St. Paul confirmed it, writing to the Galatians;
“Because you are his sons, God sent the Spirit of his Son into our hearts, the Spirit who calls out, “Abba, Father.””
This has been orthodoxy for a little less than 2000 years, and is likely to stay that way despite the misguided attempts of those who have no imagination.
So, why did our Lord need to be baptized?
In verse 23, which we did not hear today, this was the beginning of Jesus public ministry, when he was about 30 years old. We heard from Luke again in the Acts of the Apostles, that God anointed Jesus with the Holy Spirit and with power.
To anoint, from the Greek language, is to chrismate. This is where we get the word Christ as is associated with Jesus. In Hebrew, the word is messiah. It is at this momemt that Jesus is proclaimed to the world as the Messiah, the Christ, the anointed one.
I think another reason for the baptism was that Jesus was the pioneer and perfecter of our faith. As such, he showed us the way to follow him.
He was baptized, so we are baptized. Jesus was anointed with the Holy Spirit, and we his followers are anointed with the Holy Spirit.

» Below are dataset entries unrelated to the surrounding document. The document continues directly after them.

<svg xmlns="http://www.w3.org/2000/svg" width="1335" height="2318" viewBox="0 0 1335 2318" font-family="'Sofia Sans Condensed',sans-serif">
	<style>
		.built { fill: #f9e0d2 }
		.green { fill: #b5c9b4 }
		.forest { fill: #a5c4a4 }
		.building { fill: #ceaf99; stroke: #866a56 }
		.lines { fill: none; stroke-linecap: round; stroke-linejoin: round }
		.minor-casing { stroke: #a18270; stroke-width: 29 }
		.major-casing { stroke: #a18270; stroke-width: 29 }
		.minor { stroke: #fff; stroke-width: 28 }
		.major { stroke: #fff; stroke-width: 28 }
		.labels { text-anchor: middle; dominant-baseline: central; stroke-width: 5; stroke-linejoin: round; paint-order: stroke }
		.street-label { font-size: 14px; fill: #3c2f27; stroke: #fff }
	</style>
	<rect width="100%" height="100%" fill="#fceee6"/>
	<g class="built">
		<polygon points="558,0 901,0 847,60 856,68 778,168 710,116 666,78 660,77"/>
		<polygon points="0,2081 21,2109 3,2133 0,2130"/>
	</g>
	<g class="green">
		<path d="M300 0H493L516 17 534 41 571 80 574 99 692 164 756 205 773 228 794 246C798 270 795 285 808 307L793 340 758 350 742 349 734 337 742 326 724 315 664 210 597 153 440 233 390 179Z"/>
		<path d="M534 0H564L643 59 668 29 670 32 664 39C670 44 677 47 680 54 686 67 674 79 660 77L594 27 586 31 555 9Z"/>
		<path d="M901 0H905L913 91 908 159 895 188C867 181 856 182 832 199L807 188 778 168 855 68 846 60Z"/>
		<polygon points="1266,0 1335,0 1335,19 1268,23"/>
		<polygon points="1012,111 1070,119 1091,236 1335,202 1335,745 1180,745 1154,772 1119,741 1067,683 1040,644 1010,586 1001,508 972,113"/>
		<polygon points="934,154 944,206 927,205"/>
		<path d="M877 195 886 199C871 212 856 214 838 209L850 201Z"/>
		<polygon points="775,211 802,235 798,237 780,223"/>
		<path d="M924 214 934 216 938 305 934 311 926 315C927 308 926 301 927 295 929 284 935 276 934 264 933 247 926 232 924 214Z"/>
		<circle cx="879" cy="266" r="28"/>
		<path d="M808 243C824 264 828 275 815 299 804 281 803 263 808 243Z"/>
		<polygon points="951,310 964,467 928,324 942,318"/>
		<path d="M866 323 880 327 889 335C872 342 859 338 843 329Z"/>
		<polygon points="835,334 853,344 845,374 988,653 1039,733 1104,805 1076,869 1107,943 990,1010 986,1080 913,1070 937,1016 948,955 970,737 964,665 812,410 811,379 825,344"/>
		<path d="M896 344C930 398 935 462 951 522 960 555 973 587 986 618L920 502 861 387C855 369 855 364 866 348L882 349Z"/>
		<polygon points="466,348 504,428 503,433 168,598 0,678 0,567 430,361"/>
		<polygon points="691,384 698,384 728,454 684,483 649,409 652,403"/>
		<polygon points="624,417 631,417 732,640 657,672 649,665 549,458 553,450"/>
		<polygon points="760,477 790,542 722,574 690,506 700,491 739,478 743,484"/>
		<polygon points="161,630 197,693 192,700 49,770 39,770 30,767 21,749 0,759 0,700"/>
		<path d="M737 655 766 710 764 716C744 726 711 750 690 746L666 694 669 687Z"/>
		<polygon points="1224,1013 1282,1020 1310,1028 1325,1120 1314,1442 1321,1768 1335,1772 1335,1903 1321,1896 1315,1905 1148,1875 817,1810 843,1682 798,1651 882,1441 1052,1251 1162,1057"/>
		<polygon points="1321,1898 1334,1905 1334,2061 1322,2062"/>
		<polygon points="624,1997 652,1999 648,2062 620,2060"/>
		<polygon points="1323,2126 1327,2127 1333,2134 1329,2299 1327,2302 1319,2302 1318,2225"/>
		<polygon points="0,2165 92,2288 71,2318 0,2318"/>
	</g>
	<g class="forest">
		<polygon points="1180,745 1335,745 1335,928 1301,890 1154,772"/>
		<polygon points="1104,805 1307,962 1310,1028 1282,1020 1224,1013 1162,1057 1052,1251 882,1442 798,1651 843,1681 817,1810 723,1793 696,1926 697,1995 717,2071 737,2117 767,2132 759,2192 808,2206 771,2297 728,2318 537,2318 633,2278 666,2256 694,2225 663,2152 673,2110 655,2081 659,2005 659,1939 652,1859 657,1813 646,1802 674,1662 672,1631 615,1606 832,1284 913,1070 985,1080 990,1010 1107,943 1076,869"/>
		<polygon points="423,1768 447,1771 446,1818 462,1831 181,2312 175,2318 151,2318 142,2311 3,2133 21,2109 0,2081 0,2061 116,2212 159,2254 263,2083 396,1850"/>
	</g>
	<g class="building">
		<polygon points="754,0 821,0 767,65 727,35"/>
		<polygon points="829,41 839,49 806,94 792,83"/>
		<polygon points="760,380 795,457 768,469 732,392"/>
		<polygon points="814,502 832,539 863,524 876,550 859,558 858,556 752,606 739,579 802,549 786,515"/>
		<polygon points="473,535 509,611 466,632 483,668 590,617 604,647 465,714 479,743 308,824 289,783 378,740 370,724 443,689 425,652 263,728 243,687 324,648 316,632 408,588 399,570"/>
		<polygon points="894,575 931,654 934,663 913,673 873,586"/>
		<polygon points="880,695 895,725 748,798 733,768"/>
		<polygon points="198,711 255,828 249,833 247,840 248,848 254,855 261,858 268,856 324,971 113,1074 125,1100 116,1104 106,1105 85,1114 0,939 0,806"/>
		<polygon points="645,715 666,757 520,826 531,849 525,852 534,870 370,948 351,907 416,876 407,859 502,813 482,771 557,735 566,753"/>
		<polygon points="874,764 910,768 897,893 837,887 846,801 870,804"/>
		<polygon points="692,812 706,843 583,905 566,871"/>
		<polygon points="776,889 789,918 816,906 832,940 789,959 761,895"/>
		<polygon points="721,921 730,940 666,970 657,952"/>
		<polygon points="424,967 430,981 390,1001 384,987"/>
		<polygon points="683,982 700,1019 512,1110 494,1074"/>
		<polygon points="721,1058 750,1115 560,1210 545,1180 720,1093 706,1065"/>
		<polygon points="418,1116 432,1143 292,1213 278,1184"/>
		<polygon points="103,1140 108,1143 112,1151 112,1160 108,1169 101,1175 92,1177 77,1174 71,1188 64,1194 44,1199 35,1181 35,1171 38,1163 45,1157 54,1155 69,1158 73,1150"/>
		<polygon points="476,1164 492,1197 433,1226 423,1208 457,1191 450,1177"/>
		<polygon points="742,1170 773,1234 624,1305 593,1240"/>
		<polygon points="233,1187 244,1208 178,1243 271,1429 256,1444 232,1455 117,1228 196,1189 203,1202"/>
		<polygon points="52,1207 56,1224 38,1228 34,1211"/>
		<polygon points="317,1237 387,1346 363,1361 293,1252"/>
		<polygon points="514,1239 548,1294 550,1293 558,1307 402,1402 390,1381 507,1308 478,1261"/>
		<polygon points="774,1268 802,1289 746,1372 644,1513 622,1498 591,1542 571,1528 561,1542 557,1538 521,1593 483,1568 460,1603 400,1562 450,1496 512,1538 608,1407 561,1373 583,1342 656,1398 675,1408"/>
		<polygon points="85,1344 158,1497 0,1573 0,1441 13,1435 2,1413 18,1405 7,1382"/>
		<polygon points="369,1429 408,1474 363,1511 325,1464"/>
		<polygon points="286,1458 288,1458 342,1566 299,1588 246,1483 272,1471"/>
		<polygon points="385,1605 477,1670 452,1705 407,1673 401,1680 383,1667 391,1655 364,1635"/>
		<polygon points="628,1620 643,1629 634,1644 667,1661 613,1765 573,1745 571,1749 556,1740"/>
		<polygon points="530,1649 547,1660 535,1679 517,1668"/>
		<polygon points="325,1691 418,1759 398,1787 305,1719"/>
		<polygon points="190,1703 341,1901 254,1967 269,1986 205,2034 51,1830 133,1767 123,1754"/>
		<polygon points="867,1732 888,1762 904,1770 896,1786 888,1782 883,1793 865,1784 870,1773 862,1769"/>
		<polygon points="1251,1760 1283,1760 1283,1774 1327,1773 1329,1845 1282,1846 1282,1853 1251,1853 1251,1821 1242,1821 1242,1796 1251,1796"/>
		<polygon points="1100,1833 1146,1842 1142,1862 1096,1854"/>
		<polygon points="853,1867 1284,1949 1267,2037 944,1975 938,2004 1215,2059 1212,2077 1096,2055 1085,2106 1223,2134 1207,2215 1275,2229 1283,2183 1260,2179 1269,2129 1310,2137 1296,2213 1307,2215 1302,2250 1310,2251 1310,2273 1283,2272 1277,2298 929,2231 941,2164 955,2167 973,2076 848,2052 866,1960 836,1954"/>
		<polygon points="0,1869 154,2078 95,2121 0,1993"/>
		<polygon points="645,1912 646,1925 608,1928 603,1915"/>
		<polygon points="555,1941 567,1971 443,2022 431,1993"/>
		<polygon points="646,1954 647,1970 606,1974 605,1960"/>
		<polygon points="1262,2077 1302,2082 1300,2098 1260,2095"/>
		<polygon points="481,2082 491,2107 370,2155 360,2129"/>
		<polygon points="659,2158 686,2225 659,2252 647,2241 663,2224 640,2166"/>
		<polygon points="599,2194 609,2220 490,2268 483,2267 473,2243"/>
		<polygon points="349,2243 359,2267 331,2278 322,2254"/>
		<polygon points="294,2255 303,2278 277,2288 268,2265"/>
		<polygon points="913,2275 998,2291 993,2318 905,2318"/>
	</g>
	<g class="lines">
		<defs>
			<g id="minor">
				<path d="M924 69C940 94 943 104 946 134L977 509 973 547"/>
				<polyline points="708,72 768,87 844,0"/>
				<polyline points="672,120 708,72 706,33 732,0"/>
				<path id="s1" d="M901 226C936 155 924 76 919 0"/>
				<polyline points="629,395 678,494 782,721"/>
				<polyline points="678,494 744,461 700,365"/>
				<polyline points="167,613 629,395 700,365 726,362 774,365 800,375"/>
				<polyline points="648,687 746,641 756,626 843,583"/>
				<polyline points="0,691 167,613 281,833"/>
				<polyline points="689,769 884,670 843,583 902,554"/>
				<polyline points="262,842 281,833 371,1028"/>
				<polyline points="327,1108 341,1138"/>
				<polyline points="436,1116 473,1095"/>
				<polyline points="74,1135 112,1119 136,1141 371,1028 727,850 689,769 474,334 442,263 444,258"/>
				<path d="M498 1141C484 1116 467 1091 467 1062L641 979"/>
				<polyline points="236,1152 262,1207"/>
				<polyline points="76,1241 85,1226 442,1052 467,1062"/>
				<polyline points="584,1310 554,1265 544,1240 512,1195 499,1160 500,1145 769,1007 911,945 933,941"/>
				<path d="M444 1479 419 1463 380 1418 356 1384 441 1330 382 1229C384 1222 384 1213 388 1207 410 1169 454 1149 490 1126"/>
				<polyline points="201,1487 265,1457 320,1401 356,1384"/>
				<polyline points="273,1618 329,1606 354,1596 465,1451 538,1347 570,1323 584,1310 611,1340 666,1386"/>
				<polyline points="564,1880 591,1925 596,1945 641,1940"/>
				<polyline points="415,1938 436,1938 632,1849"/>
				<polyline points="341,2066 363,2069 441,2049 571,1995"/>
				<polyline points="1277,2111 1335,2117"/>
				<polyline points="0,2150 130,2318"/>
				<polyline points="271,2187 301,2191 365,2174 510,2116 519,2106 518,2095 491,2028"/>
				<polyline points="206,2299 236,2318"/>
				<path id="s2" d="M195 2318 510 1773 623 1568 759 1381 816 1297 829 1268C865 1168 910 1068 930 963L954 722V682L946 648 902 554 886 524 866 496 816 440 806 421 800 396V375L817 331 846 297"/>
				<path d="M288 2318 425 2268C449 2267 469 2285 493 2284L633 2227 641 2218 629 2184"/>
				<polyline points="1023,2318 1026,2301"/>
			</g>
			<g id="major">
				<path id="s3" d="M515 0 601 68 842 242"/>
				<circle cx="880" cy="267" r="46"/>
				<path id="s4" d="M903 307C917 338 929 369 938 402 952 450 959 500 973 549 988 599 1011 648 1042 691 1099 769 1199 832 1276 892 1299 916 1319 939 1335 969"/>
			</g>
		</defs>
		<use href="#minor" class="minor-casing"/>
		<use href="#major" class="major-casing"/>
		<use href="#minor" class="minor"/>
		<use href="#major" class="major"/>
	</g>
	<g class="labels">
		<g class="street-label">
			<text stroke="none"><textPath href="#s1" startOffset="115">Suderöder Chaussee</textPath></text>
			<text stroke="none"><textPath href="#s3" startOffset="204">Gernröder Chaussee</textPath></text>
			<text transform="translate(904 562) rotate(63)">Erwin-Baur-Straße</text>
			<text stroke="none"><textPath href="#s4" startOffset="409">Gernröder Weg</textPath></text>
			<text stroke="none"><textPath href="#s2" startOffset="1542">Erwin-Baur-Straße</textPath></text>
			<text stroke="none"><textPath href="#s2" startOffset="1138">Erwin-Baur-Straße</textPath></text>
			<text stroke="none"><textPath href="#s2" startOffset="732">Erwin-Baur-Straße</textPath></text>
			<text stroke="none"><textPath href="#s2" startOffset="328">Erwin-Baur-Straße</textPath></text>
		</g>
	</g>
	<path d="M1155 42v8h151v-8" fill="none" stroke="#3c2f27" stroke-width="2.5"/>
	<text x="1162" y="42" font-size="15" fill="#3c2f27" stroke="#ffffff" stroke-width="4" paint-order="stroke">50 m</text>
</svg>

He died and rose again, and we will die and rise again. We believe in the resurrection of the body.
Baptism is the first step that every Christian must take. Jesus told Nicodemus that one must be born again, that is born of the flesh, and then born of the Spirit.
Baptism is one of the two sacraments given to us by Jesus, the Holy Eucharist being the other. Once we are baptized, we are able to partake in his body and blood to the nourishment of our souls.

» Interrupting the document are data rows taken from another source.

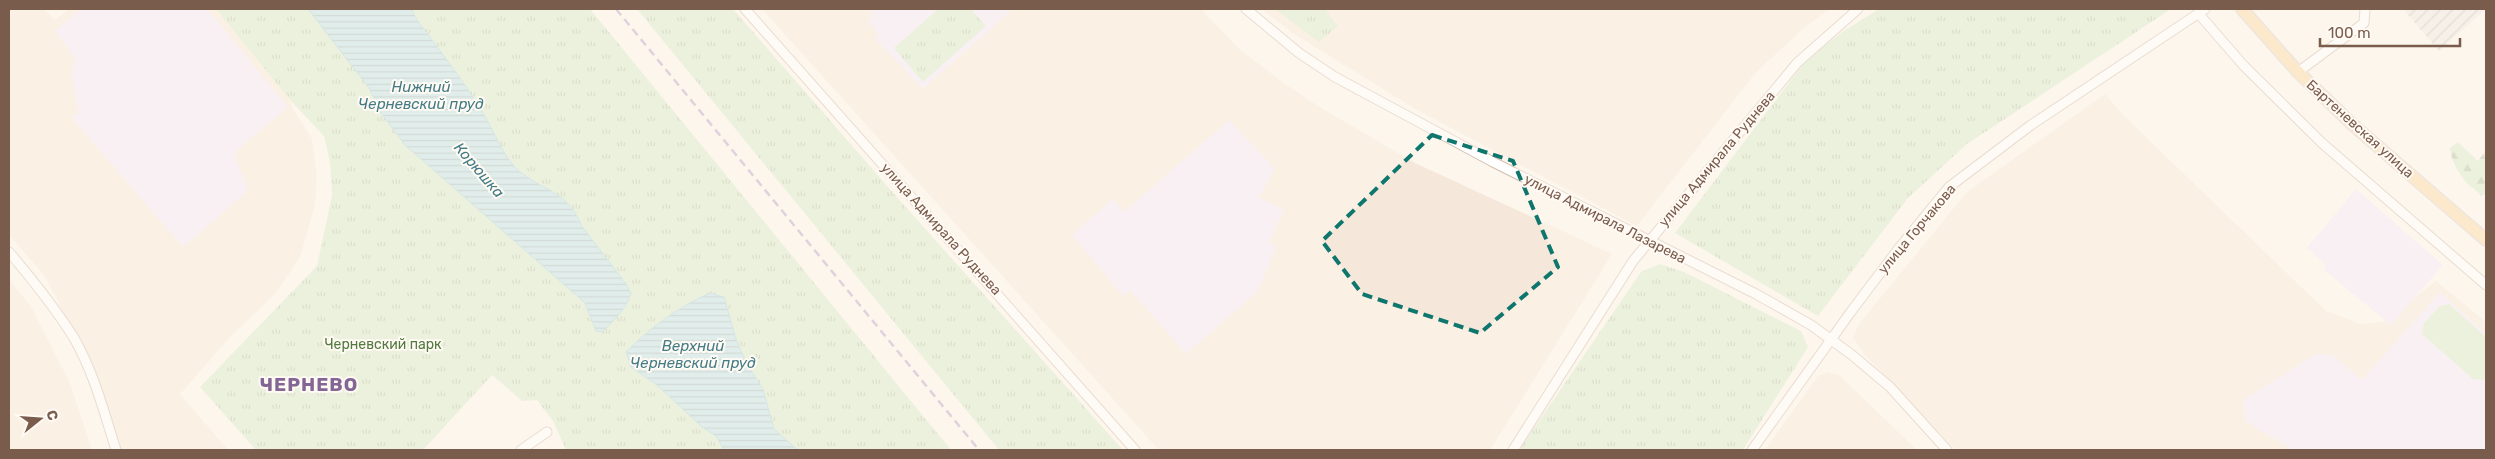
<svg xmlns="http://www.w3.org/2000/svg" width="2495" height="459" font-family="Rubik,sans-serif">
	<defs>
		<pattern id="industrial-furrows" width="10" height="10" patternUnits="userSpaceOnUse" patternTransform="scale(1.25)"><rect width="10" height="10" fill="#efe9e4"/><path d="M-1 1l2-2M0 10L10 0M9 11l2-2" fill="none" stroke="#c7c0bb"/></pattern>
		<pattern id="grass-tufts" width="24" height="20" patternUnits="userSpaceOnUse" patternTransform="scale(1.25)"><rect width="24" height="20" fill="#d8ecc9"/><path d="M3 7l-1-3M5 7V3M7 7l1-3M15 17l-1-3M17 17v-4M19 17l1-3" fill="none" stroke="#b4c2a5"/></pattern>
		<pattern id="forest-firs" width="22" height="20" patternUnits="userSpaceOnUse" patternTransform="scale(1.25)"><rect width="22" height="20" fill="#d8ecc9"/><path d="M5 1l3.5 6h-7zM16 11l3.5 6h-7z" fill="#b4c2a5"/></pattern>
		<pattern id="water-rules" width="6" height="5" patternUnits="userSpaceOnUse" patternTransform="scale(1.25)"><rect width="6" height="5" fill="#bfe3e8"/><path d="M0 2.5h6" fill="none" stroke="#a0bbbe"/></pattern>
	</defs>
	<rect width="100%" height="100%" fill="#fdf6ec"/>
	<path fill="#f5e8da" d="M9 9H44L55 20 69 9H216L289 99 294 111 312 139 317 177 315 205 300 257 276 293 231 336 180 394 228 450H121L102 388 45 276 9 235Z
		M762 9H1201L1239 49 1285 84 1318 106 1415 163 1612 254 1490 450H1159Z
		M1262 9H1830L1804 28 1756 72 1637 226 1417 110 1291 32Z
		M2105 94 2124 116 2326 311 2361 324 2384 322 2436 281 2486 322V450H1956L1865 355 1853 338 1859 324 1967 192Z
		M9 280 30 305 70 383 92 450H9Z
		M1828 372 1839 375 1917 450H1765L1818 376Z"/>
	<path fill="url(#industrial-furrows)" d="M2403 9H2486L2439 51Z"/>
	<path fill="#f3e8fa" d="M81 9H207L288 107 234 153 248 191 183 247 71 117 79 112 71 74 75 58 55 31Z
		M868 9H1008L1010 12 923 89 875 39 879 35 868 21 873 16Z
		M1229 120 1275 169 1259 197 1284 210 1269 242 1276 247 1258 291 1186 354 1130 290 1123 296 1072 235 1113 199 1124 212Z
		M2356 189 2443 265 2391 325 2324 270 2325 264 2307 248Z
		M2440 292 2486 334V450H2294L2246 422 2243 400 2318 353 2334 356 2362 380Z"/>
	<path fill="url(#grass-tufts)" d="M216 9H590L951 450H566L553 421 537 400 522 401 492 375 423 450H256L200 387 317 266 332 195 330 163 324 136 289 99Z
		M637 9H733L895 195 1123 450H999Z
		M938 9H971L986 26 923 82 894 48Z
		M1275 9H1325L1338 26 1319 42Z
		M1879 9H2171L1967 144 1908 198 1818 316 1675 233 1807 59 1842 32Z
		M1660 264 1684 272 1801 331 1808 347 1743 450H1519L1641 272Z"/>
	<path fill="url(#forest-firs)" d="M2458 142 2478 161 2486 150V194L2481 196C2476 189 2471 188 2466 182 2458 173 2451 160 2450 148Z"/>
	<path fill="#d8ecc9" d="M2449 304 2486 337V377L2483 380 2473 379 2422 334 2424 323 2440 306Z"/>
	<path fill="url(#water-rules)" stroke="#a5d3da" d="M308 9H412C415 20 426 31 433 41 450 64 468 88 483 113 494 130 500 150 514 166 538 191 567 188 581 225L627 285 631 294C626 309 614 321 602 332L596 331 585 303 405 145 381 113 369 88Z
		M710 293 724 297 737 342 748 366 763 389 774 429 798 450H724L716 436 702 427 657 385 631 367 626 352C651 327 678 307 710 293Z"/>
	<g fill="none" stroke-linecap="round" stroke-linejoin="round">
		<defs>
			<path id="minor" d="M745 9 1135 450
				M1246 9 1299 53 1335 77 1493 162 1756 294 1811 325 1852 355 1890 387 1947 450
				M2198 13 2244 66 2322 143 2486 285
				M2298 72 2364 23 2365 9
				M9 252C32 279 55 308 74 338 94 373 104 412 116 450
				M521 450 547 432
				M1513 450 1633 261 1797 63 1858 9
				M1752 450 1850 313 1899 248 1949 187 2031 125 2205 9"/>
			<path id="major" d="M2242 9 2298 72 2353 125 2486 240"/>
		</defs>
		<use href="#minor" stroke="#d1beb0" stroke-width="11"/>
		<use href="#major" stroke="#dad1cd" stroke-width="14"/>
		<use href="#minor" stroke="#fff" stroke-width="9"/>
		<use href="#major" stroke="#fbd9a5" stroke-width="11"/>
		<path stroke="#b9a8c9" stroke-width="2.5" stroke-dasharray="8 5" stroke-linecap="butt" d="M616 9 979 450"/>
	</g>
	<path d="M0 0H2495V459H0ZM1432 135 1513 161 1558 267 1480 333 1362 294 1322 241Z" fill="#fdf6ec" fill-opacity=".55" fill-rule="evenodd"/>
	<path fill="none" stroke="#0f766e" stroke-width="4" stroke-dasharray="10 6" stroke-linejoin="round" d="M1432 135 1513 161 1558 267 1480 333 1362 294 1322 241Z"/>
	<g text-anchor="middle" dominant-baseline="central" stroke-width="4" stroke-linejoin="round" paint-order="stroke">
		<g font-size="14" fill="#7a5c4d" stroke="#fffaf3">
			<text transform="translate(2360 129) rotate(42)">Бартеневская улица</text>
			<text transform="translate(1717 159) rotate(-50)">улица Адмирала Руднева</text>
			<text transform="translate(1605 219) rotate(27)">улица Адмирала Лазарева</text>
			<text transform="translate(941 229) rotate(48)">улица Адмирала Руднева</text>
			<text transform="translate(1917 229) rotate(-50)">улица Горчакова</text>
		</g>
		<g font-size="14" fill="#537a41" stroke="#fffaf3">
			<text x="383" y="344">Черневский парк</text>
		</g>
		<g font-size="15" font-style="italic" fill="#437c86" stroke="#fffaf3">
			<text x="421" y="87">Нижний<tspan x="421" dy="17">Черневский пруд</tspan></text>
			<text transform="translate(479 170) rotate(49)">Корюшка</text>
			<text x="693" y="346">Верхний<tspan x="693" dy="17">Черневский пруд</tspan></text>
		</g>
		<g font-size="19" font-weight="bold" letter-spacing="1" fill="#846695" stroke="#fffaf3">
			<text x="309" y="384">ЧЕРНЕВО</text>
		</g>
	</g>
	<rect width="2495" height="459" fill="none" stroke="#7a5c4d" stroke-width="20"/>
	<g transform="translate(40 419) rotate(73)" stroke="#fffaf3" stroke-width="4" paint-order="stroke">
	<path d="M0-4L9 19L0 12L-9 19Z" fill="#7a5c4d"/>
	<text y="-8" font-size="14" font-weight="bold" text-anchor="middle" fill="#7a5c4d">С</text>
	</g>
	<path d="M2320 38v8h140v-8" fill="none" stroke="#7a5c4d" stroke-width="2.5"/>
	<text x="2328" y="38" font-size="15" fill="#7a5c4d" stroke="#fffaf3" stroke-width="4" paint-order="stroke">100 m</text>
</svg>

Is Baptism necessary for salvation? This is one of those questions about which many have opinions. Some say it is not necessary, because they believe that only faith in Jesus is required.
While we can learn most of what we need from reading the Bible, we can also take the advice of those learned Fathers of the Church.
St. Augustine of Hippo wrote about baptism and the consequences of original sin. He wrote:
“Hence men are on the one hand born in the flesh liable to sin and death from the first Adam, and on the other hand are born again in baptism associated with the righteousness and eternal life of the second Adam,” that is Jesus Christ.
Because of the sin of Adam, whoever is born of the flesh is in need of spiritual regeneration.
Jesus told his disciples,
“Therefore go and make disciples of all nations, baptizing them in the name of the Father and of the Son and of the Holy Spirit,” (Matthew 28:19.)
We are trying to be obedient to this the best we can.
Baptism is not something we do to earn righteousness and eternal life. It is not a work of the law. It is not some test we have to pass.
Instead, it is something that our Father does through us.
More than just a symbol of a person’s belief in Jesus as Lord and savior, it is the regeneration of one who is spiritually dead because of original sin into someone who is spiritually alive in Christ Jesus.
In the letter of St. Paul to Titus, he wrote:
“[Jesus] saved us, not because of works done by us in righteousness, but according to his own mercy, by the washing of regeneration (baptism) and renewal of the Holy Spirit”
What about the baptism of infants? We know from the Bible that the apostles baptized entire households full of people. And we know from the Old Testament that households generally consisted of the parents, the grandparents, the children, the grand children, plus all of the servants families, as well.
St. Augustine wrote:
“Because they (infants) in a certain sense profess faith by the words of their parents, and they renounce the devil and this world by the profession again of the same parents.” (On Merit and the Forgiveness of Sins, and the Baptism of Infants, Book 1:25)
From the time of the apostles until this day, the elders of the church have baptized all who came to them, or were brought to them, following the commandment of Jesus.
“Unless a man be born again he cannot see the kingdom of God,” said Jesus, and always “let the children come to me.”
The sacrament of Baptism conveys the grace of God the Father to us through this ritual cleansing of our souls, and makes us his children and heirs of his kingdom.
This is our hope of everlasting life. This is our hope of fellowship with the communion of saints. This is our hope of being reunited with our loved ones who have gone before.
On this day when we remember the Baptism of our Lord, we give thanks that he loved us enough to be born and baptized to show us the way to the Father. Amen.